- [Суть задания]
Ответьте на вопросы по отрывку о Ельцине и Горбачеве, приведенному ниже.
(а) Что Ельцин решил сделать по возвращении в Москву?
(б) Что, по уверениям «внутренних источников», ожидало все республиканские парламенты?
(в) Чьи настроения, согласно отрывку, отражали эти утверждения?

== Отрывок со страницы ==

По возвращении в Москву Ельцин решил отойти от публичной вражды с Горбачевым и начать переговоры. При этом он по-прежнему не доверял советскому лидеру и ожидал от него только худшего. Окружение снабжало Ельцина «информацией» о том, что после подписания Союзного договора Горбачев замышляет ввести президентское правление. «Внутренние источники» уверяли Ельцина, что все республиканские парламенты будут распущены, а исполнительная власть — подчинена центру. Эти утверждения были не совсем беспочвенными, поскольку отражали настроения некоторых деятелей в партии и КГБ[708].

===
== Записи набора данных ==

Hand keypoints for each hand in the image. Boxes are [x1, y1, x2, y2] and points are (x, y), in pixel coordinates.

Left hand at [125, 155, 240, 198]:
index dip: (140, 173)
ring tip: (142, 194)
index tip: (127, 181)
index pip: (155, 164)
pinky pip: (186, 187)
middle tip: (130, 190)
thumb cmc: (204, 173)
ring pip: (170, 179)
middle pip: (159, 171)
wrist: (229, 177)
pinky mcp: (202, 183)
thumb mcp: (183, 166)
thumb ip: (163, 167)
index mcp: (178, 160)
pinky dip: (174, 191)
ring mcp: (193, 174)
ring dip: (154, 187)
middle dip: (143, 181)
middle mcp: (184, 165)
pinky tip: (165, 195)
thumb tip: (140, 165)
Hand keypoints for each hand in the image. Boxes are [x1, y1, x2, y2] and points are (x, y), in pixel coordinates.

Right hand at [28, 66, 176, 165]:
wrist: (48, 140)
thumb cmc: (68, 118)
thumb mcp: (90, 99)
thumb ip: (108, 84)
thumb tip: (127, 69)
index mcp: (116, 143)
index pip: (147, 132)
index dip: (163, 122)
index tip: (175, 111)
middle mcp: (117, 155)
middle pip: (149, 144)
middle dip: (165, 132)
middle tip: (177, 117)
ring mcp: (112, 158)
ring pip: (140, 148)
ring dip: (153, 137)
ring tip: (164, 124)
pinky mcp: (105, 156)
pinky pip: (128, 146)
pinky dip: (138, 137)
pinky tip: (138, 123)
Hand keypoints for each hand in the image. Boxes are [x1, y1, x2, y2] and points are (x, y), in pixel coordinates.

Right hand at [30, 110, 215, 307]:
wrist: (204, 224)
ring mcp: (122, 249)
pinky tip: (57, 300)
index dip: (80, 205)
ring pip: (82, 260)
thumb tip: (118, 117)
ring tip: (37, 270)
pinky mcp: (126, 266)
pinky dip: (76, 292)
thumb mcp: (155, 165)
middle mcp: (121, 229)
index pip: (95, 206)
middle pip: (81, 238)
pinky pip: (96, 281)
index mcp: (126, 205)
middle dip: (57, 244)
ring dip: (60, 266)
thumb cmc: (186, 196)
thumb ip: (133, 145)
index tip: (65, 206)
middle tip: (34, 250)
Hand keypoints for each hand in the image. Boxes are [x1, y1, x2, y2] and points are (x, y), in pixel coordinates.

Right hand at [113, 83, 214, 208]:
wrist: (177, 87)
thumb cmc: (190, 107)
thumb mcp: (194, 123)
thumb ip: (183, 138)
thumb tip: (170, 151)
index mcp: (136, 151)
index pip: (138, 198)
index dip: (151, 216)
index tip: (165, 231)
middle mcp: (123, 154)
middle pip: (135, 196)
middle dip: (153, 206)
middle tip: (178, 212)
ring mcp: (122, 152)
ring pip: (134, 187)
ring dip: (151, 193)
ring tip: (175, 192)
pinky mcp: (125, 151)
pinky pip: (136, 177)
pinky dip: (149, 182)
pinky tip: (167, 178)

===

- [Выполненное задание]
(а) Ельцин решил отойти от публичной вражды с Горбачевым и начать переговоры.
(б) Их должны были распустить.
(в) Они отражали настроения некоторых деятелей в партии и КГБ.